The moms then meet up in a Spanish-style villa, where they initially complement each other’s kids. Henrietta then launches in to Maurice needing to show affection for the kids, which Marla understands. Marla then tells Henrietta that she gets where the tension in Henrietta’s marriage lies, and gives Henrietta Marco’s list of three things he feels bad about, which basically boil down to wanting Henrietta to be and act in love with him again. Henrietta breaks down crying and says she’ll try really hard with Marco. I knew the “Dear John” letter hopes I had from the preview were not going to be fulfilled. Then they swap money envelopes and go on their merry way.
We knew this wouldn’t end well.
The moms head home and are glad to get there. Henrietta greets her boys with big hugs, saying she missed holding them and smelling them. Personally, I think that’s weird—the smell bit, that is. She also greets Marco with a big hug and molti baci. Marla is also widely anticipated; the house is festively decorated, Maurice does the dishes and the kids all greet Marla as she pulls up. Everyone is happy to be home.
Finally, it’s time for the money reveal. First up, Henrietta reads out the way the loot was divided: $150 for Orion for shopping for toys. Leonardo gets $250 for a hamster and supplies. That’s one expensive hamster, if ya ask me. Then there’s $3,500 for a trip to Disney in Orlando, to which they’ve never been., $1,000 for Henrietta’s nights out, $5,000 for a trip to Italy, $15,000 for savings, and $25,000 for Mario to go to culinary school in Miami. They are thrilled with the results. All in all, Henrietta has been happy with the experience and, although she sees a long road ahead, she and Marco may make it OK for a little while longer.
Marla also cracks into her letter. They get $10,000 for credit card debt, and $7,000 toward a new car in which the whole family can ride. They are OK with these allotments. Then there’s $1,000 tagged for Marla and Cierra to go to a spa and get pampered. Marla says they are NOT spa people. For $1,000, I could learn to be spa people. Then there’s $4,000 for Marla and Maurice to go on a romantic getaway, perhaps to Rome. Marla says that Rome isn’t even in her dictionary, because they live in the ‘hood. Seriously, some money should have gone to a really good dictionary that defines both “Rome” and “corny.” The next allocations deal with renovation to the house: $2,000 to paint the inside Benjamin Moore white; $3,000 to re-do hard wood floors on the first floor; $2,500 to renovate the basement; some money to retile the bathroom; $1,000 to renew the bedroom furniture; $1,450 to re-carpet the upstairs; $1,000 to pay for a post-construction cleaning. Then there’s $400 for Victoria’s Secret underwear (although it sounded like Marla said Victorian underwear) for Cierra. And, most perplexing of all, $3,500 to be donated to the mayoral candidate of their choosing, and $3,500 to be donated to either a Baptist of Seventh Day Adventist church of their choosing. It was never established that the Hawkins are members of either religion.
Marla became more and more angry as she read through the list of the home improvements.

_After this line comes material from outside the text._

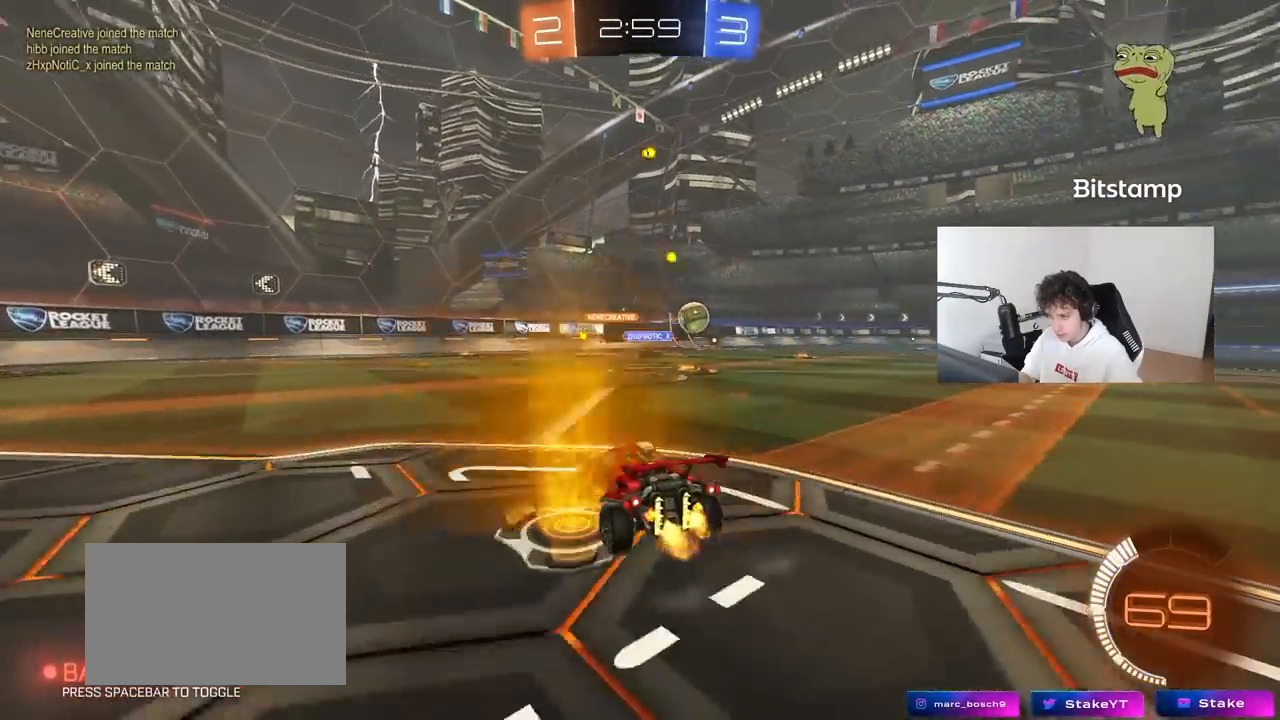
{"keys": ["w"], "mouse": [], "mouse_move": "still", "events": [[83, "shift", "up"], [217, "d", "up"]]}
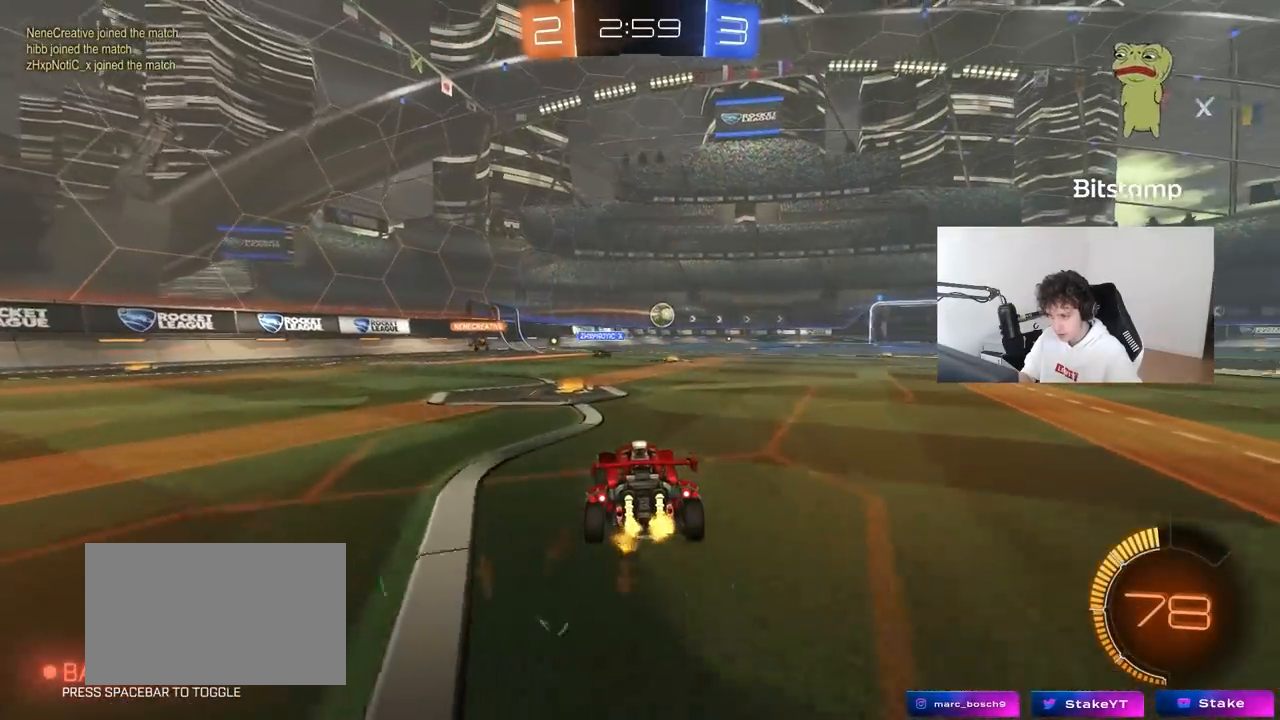
{"keys": ["w"], "mouse": [], "mouse_move": "still", "events": [[83, "mouse_left", "down"], [317, "mouse_left", "up"]]}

She was furious that Henrietta did not allocate any money to savings and did not give the boys any cash. She goes on a rampage through the house, popping all the welcome home balloons they’d put up for her. Maurice tires to calm her down and talk to her rationally, and she just carries on and won’t let him get a word in edge-wise. She storms out of the house and walks down the street, but eventually comes back in. And we are again treated to the interview snippet where Marla proclaims that family is more important than money. Someone at Fox does have “irony” in their dictionary.